Segment Start: Text shown
Pricing in the secondary market is driven by life expectancy, premium load, carrier behavior, and policy structure. This stage establishes the core economics for future trades.
Sell My Life Insurance
Selling a life insurance policy involves transferring ownership to a licensed provider for an upfront payment. The seller exits premium obligations and receives a payout higher than the policy's surrender value. This is sometimes called a life insurance buyout.
People typically consider this path when premiums become burdensome, coverage is no longer needed, or better uses for the capital exist.
Sell My Life Insurance Policy
This refers to the structured process of reviewing a policy, running medical underwriting, and obtaining bids from providers. Universal life and convertible term policies are most commonly sold.
The value depends on longevity, premium efficiency, carrier characteristics, and policy design. A competitive bidding process captures the true market value.
Segment End: Text shown
Task instructions:
A. In the passage on selling life insurance, which types of policies are most commonly sold?
B. Resume the passage on selling life insurance, picking up after its final sentence.
The items after this point have no connection to the passage on selling life insurance.
Segment Start: Extracted entries
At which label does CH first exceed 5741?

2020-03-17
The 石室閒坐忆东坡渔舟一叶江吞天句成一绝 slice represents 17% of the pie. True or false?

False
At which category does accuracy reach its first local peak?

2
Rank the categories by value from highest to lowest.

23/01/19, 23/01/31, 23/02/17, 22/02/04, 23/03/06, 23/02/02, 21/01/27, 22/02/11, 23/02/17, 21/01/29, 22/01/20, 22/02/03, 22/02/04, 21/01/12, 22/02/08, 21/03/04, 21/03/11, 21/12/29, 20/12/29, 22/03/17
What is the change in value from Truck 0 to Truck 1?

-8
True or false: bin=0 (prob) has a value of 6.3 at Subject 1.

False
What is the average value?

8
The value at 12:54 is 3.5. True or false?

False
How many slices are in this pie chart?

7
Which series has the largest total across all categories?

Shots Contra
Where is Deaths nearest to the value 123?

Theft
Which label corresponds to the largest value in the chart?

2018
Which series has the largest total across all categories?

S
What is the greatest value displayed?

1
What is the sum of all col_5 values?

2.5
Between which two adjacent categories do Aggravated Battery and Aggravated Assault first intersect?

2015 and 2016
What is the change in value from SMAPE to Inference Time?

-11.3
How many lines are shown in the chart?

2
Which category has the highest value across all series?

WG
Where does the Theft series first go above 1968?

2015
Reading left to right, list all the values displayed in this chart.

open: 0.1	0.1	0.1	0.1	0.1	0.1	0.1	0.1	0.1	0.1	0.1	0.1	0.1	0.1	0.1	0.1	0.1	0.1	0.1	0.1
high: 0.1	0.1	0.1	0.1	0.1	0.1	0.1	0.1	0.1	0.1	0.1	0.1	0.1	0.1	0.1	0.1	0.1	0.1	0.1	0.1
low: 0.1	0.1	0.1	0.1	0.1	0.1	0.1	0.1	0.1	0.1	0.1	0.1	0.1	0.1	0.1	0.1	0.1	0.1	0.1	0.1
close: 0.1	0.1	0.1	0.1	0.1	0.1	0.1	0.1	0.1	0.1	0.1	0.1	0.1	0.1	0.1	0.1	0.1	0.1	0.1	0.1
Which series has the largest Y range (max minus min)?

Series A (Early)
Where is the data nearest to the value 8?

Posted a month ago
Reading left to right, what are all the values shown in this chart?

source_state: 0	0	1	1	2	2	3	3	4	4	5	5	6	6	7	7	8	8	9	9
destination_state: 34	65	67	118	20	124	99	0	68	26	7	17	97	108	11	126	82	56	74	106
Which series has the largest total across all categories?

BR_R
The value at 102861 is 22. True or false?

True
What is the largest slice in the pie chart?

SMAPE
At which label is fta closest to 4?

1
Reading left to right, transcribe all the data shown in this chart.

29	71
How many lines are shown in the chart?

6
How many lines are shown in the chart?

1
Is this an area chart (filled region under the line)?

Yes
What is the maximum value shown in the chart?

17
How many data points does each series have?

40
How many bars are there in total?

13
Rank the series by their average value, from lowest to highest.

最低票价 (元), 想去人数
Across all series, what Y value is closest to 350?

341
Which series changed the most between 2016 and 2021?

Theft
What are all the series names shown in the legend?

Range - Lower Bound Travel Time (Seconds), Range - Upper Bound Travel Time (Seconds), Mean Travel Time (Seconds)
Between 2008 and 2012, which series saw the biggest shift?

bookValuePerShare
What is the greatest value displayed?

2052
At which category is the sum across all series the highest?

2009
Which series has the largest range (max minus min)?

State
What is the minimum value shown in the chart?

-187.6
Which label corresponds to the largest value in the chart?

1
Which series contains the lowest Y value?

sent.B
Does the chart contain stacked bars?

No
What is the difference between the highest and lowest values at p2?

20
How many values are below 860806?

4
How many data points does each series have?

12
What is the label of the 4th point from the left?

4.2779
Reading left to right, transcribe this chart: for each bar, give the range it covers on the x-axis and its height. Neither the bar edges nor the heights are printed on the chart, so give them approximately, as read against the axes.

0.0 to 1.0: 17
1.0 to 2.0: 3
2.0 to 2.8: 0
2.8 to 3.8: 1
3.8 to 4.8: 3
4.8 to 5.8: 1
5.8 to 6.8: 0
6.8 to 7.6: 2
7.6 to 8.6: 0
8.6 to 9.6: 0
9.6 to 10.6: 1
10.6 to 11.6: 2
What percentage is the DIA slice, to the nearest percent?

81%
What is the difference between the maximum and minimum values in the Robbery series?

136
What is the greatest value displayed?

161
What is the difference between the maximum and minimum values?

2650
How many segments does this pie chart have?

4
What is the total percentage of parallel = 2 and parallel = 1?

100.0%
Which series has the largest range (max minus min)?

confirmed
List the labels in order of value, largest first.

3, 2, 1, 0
Segment End: Extracted entries
List of answers:
A. Universal life and convertible term policies.

B.
T
Tertiary Life Settlement Market
The tertiary life settlement market involves institutional investors buying and selling policies among themselves after the original acquisition. These transactions rebalance portfolios, adjust risk exposure, or match fund liquidity needs.
The tertiary market adds liquidity to the asset class, allowing policies to be revalued as medical updates, new life expectancy reports, or premium changes come in.
U
Underwriting File
The underwriting file is the full package a buyer assembles when evaluating a life settlement case. It contains medical records, summaries, life expectancy reports, in-force illustrations, policy forms and internal models.
A clean, well organized underwriting file makes it easier for multiple investors to review the same policy and encourages tighter, more competitive pricing.
V
Viatical Settlement
A viatical settlement involves selling a life insurance policy when the insured has a severe medical condition and a shorter life expectancy. Because the expected duration is shorter, the payout is usually higher than a traditional life settlement. Learn about the history of viatical settlements during the AIDS crisis.
Viaticals follow state regulations designed to protect medically vulnerable sellers. They provide immediate liquidity when financial needs become more urgent.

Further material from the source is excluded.